Generated by GPT-5-mini| Fiona Banner | |
|---|---|
| Name | Fiona Banner |
| Birth date | 1966 |
| Birth place | Merseyside, England |
| Nationality | British |
| Known for | Painting, sculpture, installation, text art |
| Training | Goldsmiths, University of London |
Fiona Banner
Fiona Banner (born 1966) is a British artist known for large-scale text works, sculptural aircraft replicas, and installations that engage with war, aviation, film, and language. She emerged from the Young British Artists generation and has exhibited internationally at institutions including the Tate Modern, Serpentine Gallery, Guggenheim Museum, and Hayward Gallery. Banner’s practice intersects with themes encountered in Samuel Beckett, J. G. Ballard, Jean Baudrillard, Roland Barthes, and debates around postmodernism and conceptual art.
Banner was born in Merseyside and studied at Goldsmiths, University of London, where she was a contemporary of artists associated with the Turner Prize circuit and the Young British Artists milieu. During her formative years she encountered tutors and peers linked to Gilbert & George, Sarah Lucas, Damien Hirst, and writers such as John Berger who informed debates at Goldsmiths. Banner's early influences included readings of Samuel Beckett, films by Stanley Kubrick, and accounts of aerial combat encountered in histories like the Battle of Britain.
Banner first gained prominence for her long-form printed texts describing fighter aircraft and aerial warfare, presented within exhibiting contexts such as the Institute of Contemporary Arts and commercial galleries like White Cube. She received critical attention alongside contemporaries shown at venues including Saatchi Gallery, Royal Academy of Arts, and Whitechapel Gallery. Banner’s practice expanded into sculpture and installation with large-scale fabricated works produced by workshops collaborating with foundries and manufacturers associated with public commissions for institutions such as Tate Britain and municipal collections in London and New York City. She has also been involved with publications and catalogues produced by organizations like Phaidon Press and exhibition partners including the British Council.

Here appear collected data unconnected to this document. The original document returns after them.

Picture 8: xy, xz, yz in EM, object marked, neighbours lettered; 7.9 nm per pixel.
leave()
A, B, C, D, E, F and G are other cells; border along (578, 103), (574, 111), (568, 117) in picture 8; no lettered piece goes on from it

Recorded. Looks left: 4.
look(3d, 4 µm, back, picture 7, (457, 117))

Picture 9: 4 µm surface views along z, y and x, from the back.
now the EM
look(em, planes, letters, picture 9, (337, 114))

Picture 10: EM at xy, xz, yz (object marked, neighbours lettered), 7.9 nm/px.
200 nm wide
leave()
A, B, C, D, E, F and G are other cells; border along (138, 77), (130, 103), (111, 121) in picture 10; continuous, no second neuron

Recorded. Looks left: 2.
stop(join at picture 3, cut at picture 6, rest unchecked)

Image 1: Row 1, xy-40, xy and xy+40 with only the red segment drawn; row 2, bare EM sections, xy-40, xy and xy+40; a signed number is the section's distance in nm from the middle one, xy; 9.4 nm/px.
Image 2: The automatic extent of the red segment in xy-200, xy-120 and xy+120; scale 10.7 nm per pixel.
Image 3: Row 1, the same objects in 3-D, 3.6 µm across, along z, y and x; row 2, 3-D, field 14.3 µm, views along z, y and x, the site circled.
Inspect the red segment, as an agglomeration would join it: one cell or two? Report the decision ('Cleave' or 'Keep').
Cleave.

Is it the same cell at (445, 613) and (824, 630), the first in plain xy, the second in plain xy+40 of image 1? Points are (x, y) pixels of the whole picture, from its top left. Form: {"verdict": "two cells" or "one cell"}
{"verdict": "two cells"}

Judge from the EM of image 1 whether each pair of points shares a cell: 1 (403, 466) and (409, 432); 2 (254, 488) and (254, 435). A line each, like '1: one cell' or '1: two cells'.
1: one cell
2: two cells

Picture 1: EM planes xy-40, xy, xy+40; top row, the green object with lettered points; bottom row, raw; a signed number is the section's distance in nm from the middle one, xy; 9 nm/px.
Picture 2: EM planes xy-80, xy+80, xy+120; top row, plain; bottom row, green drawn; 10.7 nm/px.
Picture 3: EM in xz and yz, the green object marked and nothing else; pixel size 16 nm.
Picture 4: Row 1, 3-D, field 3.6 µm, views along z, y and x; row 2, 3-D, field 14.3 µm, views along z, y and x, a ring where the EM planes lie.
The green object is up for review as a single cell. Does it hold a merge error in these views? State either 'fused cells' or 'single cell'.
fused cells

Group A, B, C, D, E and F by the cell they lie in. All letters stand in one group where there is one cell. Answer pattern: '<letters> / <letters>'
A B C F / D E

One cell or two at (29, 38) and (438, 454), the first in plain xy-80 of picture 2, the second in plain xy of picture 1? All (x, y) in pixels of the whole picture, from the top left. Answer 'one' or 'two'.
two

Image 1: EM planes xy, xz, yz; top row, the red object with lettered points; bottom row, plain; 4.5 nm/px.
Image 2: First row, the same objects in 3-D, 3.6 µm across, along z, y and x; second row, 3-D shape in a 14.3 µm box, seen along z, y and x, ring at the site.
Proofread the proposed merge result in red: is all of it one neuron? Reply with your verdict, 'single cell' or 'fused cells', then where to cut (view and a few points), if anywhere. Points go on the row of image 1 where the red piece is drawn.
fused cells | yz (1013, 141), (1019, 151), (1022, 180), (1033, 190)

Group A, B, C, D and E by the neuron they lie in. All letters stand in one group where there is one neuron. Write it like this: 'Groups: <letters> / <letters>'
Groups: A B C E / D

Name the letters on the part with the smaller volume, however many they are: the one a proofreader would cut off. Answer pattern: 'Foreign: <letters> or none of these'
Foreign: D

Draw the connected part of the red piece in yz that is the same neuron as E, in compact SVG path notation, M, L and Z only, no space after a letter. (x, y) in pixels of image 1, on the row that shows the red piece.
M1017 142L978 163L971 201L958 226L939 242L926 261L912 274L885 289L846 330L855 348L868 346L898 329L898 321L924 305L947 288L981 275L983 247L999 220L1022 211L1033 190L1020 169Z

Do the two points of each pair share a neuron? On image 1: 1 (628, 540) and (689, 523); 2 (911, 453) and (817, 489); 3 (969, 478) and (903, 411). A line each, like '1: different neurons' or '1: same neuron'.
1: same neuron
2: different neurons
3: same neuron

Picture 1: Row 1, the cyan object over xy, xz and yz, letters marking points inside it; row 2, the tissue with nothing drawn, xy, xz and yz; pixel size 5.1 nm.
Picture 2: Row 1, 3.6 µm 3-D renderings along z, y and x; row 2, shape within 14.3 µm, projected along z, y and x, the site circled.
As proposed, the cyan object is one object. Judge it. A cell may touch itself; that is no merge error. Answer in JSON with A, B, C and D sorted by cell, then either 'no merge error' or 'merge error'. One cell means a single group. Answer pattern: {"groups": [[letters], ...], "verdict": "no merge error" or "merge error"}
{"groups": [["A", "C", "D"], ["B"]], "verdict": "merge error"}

Banner’s breakthrough project, the "Harrier and Phantom" series, consisted of epic prose descriptions of Hawker Siddeley Harrier and McDonnell Douglas F-4 Phantom II aircraft rendered as scrolls and printed sheets. The "Arsewoman in Wonderland" texts engage with motifs from Lewis Carroll, Alice's Adventures in Wonderland, and cinematic references to Oliver Stone and Stanley Kubrick. Her "Aircraft Carrier" sculptures—faithful, scaled replicas—respond to histories represented by institutions like the Imperial War Museum, the National Air and Space Museum, and narratives surrounding the Falklands War. Banner’s "Pillows" and "Black Boxes" series employ references to Elvis Presley and archival practices found in collections at the British Library and the Victoria and Albert Museum. Later works incorporated materials and manufacturing methods linked to firms that work with the National Gallery and conservation departments such as those at the Courtauld Institute of Art.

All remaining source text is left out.